Bisnis.com, JAKARTA — Lemahnya kerangka regulasi terkait impor barang bekas membuat penindakan terhadap peredaran pakaian bekas dari luar negeri tidak optimal. Malahan, ruang terjadinya kongkalikong antara importir dengan pihak-pihak terkait masih terbuka.
Beberapa waktu lalu, Presiden Joko Widodo menegaskan pelarangan impor pakaian bekas karena bisa berdampak terhadap perekonomian Indonesia. Maraknya aktivitas pembelian pakaian bekas (thrifting), termasuk barang impor, dapat berpengaruh terhadap industri lokal.
"Itu [impor pakaian bekas] mengganggu industri tekstil di dalam negeri, sangat mengganggu," ujar Jokowi pada pekan lalu.

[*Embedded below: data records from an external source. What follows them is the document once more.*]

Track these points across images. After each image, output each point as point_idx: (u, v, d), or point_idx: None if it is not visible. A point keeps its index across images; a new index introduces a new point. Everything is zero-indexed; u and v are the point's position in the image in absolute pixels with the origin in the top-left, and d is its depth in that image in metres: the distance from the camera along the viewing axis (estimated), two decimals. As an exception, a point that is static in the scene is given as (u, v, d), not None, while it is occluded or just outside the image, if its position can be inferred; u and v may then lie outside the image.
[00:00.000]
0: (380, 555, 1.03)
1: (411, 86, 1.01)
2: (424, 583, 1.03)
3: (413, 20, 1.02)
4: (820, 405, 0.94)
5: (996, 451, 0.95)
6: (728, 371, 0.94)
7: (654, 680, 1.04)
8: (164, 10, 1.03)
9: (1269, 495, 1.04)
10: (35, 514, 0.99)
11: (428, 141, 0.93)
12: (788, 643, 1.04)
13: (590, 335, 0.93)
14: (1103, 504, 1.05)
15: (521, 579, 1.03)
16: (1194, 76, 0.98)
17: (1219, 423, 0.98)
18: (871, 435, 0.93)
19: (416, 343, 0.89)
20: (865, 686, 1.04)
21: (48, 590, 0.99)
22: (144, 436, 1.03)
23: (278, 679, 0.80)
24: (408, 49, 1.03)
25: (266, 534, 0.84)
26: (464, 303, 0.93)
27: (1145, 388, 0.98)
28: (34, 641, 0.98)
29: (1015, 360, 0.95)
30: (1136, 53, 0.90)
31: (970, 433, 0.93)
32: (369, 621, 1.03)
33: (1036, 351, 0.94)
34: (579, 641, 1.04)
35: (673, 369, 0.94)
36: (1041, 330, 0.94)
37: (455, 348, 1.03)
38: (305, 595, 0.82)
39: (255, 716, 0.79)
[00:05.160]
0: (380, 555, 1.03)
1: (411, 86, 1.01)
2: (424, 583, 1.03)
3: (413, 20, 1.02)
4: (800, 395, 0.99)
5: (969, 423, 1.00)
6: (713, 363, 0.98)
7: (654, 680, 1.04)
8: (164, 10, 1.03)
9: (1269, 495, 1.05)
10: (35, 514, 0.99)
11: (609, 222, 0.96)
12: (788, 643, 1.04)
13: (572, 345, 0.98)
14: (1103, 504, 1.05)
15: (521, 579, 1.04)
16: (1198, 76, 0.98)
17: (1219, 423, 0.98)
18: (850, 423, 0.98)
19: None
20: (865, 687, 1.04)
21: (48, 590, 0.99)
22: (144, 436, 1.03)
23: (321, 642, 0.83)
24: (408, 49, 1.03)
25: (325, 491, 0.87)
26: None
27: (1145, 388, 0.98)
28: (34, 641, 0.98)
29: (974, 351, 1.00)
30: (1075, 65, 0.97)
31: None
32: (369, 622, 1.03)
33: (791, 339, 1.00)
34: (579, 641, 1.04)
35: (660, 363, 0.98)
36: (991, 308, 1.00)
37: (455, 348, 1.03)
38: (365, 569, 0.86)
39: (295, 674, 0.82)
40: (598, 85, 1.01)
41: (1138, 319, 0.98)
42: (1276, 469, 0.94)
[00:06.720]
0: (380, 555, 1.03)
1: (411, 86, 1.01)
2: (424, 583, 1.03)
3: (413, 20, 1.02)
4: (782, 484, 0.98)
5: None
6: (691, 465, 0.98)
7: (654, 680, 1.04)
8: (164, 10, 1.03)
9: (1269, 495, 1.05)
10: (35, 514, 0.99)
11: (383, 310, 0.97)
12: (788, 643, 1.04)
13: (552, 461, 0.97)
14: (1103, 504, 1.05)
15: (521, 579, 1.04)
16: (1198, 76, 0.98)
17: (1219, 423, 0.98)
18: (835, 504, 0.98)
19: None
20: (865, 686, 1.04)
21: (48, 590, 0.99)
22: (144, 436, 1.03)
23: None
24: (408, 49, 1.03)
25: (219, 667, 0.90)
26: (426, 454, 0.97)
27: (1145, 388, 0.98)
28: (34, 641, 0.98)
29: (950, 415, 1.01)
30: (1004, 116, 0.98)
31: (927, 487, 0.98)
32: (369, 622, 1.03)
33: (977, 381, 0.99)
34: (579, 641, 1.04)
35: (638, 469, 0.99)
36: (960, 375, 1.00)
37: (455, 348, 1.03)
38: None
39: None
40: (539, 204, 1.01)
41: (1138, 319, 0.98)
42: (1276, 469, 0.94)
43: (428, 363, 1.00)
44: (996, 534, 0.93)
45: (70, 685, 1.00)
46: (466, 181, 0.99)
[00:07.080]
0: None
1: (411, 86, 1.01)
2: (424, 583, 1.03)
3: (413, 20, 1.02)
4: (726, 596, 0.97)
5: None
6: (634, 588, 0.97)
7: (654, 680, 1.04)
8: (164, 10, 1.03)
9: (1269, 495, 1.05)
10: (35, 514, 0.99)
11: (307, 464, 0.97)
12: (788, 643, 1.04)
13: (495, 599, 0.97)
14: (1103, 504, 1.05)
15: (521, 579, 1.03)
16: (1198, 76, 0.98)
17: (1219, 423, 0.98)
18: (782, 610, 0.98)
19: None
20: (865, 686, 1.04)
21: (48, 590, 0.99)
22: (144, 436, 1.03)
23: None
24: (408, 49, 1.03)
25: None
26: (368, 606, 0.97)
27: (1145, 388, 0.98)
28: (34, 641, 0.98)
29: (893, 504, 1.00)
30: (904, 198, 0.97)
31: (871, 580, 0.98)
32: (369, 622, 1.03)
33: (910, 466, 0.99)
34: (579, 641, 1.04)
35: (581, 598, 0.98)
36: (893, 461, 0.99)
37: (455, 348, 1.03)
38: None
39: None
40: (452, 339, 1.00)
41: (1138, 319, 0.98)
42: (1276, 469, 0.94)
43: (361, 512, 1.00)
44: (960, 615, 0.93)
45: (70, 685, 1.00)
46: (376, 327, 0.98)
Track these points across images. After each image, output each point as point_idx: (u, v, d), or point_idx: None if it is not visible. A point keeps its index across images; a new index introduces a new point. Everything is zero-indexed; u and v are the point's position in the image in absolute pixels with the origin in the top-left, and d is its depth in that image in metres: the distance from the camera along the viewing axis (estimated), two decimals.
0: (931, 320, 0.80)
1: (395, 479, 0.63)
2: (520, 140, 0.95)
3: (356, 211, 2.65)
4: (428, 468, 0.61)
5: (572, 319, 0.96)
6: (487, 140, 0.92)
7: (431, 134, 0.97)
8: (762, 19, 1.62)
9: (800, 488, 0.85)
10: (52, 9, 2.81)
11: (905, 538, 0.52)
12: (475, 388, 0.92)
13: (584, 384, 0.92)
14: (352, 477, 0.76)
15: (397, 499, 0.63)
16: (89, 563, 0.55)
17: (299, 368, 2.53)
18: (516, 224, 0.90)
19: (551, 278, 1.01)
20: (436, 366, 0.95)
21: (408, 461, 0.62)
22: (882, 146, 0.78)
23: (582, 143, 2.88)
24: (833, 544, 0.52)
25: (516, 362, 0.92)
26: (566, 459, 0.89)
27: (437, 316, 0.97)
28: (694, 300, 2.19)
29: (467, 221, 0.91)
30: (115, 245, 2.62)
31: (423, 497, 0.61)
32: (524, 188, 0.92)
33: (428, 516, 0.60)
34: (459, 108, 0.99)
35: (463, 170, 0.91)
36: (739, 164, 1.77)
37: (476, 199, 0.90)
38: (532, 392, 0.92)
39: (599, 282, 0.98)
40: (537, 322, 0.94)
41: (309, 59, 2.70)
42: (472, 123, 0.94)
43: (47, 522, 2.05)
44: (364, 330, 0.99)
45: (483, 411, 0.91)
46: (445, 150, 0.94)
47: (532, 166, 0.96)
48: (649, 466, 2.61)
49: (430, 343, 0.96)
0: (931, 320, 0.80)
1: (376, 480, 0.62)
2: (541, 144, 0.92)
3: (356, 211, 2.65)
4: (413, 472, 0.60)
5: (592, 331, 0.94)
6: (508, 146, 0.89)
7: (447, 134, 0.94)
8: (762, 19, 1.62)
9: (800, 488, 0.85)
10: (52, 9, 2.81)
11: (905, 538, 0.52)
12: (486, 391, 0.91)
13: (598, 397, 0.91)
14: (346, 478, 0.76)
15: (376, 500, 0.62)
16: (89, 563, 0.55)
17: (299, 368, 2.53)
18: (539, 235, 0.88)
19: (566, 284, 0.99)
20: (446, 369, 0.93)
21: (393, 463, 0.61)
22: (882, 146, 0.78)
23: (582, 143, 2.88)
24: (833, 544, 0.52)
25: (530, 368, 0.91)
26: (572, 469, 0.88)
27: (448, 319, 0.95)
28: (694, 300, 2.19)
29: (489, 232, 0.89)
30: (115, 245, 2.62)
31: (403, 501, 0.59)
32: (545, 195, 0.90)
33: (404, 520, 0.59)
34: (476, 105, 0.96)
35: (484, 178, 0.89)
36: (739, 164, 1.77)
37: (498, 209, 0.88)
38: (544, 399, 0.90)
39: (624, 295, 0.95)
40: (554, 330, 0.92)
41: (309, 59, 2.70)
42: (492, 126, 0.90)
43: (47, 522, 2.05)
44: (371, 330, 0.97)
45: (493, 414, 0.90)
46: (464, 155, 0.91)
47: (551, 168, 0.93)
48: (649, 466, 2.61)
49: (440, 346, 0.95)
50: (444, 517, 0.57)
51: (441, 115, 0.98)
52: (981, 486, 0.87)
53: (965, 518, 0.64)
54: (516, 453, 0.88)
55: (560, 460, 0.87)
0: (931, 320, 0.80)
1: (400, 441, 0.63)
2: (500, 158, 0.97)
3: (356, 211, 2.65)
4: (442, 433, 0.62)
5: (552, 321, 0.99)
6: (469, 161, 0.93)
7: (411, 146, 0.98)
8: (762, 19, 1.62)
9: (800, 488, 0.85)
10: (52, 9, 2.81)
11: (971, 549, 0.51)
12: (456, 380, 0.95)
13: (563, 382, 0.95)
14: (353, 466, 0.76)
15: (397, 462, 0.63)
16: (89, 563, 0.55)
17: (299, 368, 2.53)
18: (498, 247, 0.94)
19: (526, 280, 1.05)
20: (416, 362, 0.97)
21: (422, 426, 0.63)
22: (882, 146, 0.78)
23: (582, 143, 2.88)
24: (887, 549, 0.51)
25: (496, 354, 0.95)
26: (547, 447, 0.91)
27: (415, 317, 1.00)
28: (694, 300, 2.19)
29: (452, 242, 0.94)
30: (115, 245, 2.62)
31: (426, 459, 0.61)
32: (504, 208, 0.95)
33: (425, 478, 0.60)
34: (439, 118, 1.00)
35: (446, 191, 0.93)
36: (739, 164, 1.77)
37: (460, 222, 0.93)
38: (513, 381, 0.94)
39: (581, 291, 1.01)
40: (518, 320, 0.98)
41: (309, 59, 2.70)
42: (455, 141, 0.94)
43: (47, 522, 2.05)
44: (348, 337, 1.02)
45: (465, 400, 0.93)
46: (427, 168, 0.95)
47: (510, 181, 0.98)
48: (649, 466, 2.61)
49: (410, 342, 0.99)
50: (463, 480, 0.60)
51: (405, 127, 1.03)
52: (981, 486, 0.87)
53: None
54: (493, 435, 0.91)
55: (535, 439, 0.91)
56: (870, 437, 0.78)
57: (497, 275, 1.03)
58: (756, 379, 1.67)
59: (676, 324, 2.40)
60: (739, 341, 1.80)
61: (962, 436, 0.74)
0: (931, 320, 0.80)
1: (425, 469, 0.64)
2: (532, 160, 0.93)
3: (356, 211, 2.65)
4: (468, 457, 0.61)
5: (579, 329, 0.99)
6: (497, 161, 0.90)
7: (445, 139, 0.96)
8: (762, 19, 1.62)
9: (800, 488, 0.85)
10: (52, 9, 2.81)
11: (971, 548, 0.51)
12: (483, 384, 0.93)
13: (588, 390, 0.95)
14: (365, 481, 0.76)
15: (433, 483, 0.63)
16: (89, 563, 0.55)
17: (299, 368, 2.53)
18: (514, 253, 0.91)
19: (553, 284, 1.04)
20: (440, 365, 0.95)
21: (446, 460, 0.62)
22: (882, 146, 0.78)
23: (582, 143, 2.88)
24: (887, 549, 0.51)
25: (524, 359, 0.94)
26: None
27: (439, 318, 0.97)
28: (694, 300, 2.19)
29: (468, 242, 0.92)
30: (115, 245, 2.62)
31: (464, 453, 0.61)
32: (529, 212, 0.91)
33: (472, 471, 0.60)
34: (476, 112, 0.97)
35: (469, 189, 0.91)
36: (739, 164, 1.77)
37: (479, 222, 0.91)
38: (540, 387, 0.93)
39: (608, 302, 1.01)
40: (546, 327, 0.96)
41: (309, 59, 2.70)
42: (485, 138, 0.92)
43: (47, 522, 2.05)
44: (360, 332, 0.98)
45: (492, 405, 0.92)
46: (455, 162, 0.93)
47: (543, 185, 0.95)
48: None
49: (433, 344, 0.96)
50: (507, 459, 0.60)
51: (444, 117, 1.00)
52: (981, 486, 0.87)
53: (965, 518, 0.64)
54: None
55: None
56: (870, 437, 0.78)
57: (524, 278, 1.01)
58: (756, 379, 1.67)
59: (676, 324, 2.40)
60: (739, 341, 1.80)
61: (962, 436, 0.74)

Menurut Ketua Asosiasi Kader Sosio-Ekonomi Strategis (AKSES) Suroto, pemerintah sedang membangun narasi bahwa aktivitas impor pakaian bekas dapat mengganggu industri tekstil dan produk tekstil (TPT) dalam negeri, hingga dapat berimbas kepada pendapatan negara.
Meskipun begitu, Suroto menilai bahwa belum terdapat tindakan nyata dalam penanganan masalah impor barang bekas dan penguatan industri dalam negeri. Kerangka regulasi yang ada tidak benar-benar dapat menghentikan keran impor pakaian besar atau menumbuhkan industri dalam negeri.
Pelarangan diatur dalam Peraturan Menteri Perdagangan (Permendag) Nomor 51/M-DAG/PER/7/2015 tentang Larangan Impor Pakaian Bekas. Lalu, terdapat pembaruan aturan yakni Permendag Nomor 40/2022 tentang Perubahan atas Permendag 18/2021 tentang Barang Dilarang Ekspor dan Barang Dilarang Impor.
Baca Juga
Suroto menilai bahwa regulasi itu sangat lemah, karena meskipun berupa larangan tetapi tidak imperatif atau bersifat mengharuskan. Sanksi yang ada pun menurutnya hanya administratif, sehingga tidak cukup kuat untuk memberikan efek jera.
"Bahkan lemahnya regulasi ini berpotensi terjadinya kongkalikong antara importir dengan pihak kepabeanan di lapangan dari barang barang yang diselundupkan melalui 'jalur tikus'," ujar Suroto pada Jumat (24/3/2023).
Dia menilai bahwa tidak jelasnya kerangka regulasi membuat penindakan impor pakaian bekas menjadi sangat lemah. Suroto bahkan menilai bahwa penanganan di lapangan tidak serius, karena kepabeanan dan aparat penegak hukum tidak menelusuri dan menangkap 'bandar besar' dari aktivitas impor itu.
"Melihat regulasi yang lemah, maka dapat dikatakan penegasan pelarangan yang dilakukan presiden adalah hanya drama semata mata," katanya.
Suroto menilai bahwa membanjirnya pakaian bekas memang akan menjadi ancaman bagi industri dalam negeri. Namun, untuk menghadapi kondisi itu, pemerintah harus membuat pelarangan yang tidak represif dan memberikan insentif yang jelas bagi industri kreatif dalam negeri.
Menurut Suroto yang juga CEO Induk Koperasi Usaha Rakyat (INKUR) Federation, insentif harus berorientasi terhadap perkembangan industri rumah tangga (home industry) atau industri kecil dan menengah. Apabila tidak, berbagai kebijakan yang ada lagi-lagi menjadikan masyarakat kecil sebagai korbannya.
"Semestinya, jika pemerintah itu benar benar serius maka regulasi pelaranganya dibuat imperatif, para pedagang kecilnya diberikan jeda waktu yang jelas dan diarahkan untuk mengalihkan usahanya dari berjualan barang bekas lokal dan atau usaha lainya. Mereka selama ini telah banyak yang andalkan kegiatan penjualan sebagai gantungan hidup keluarganya," kata Suroto.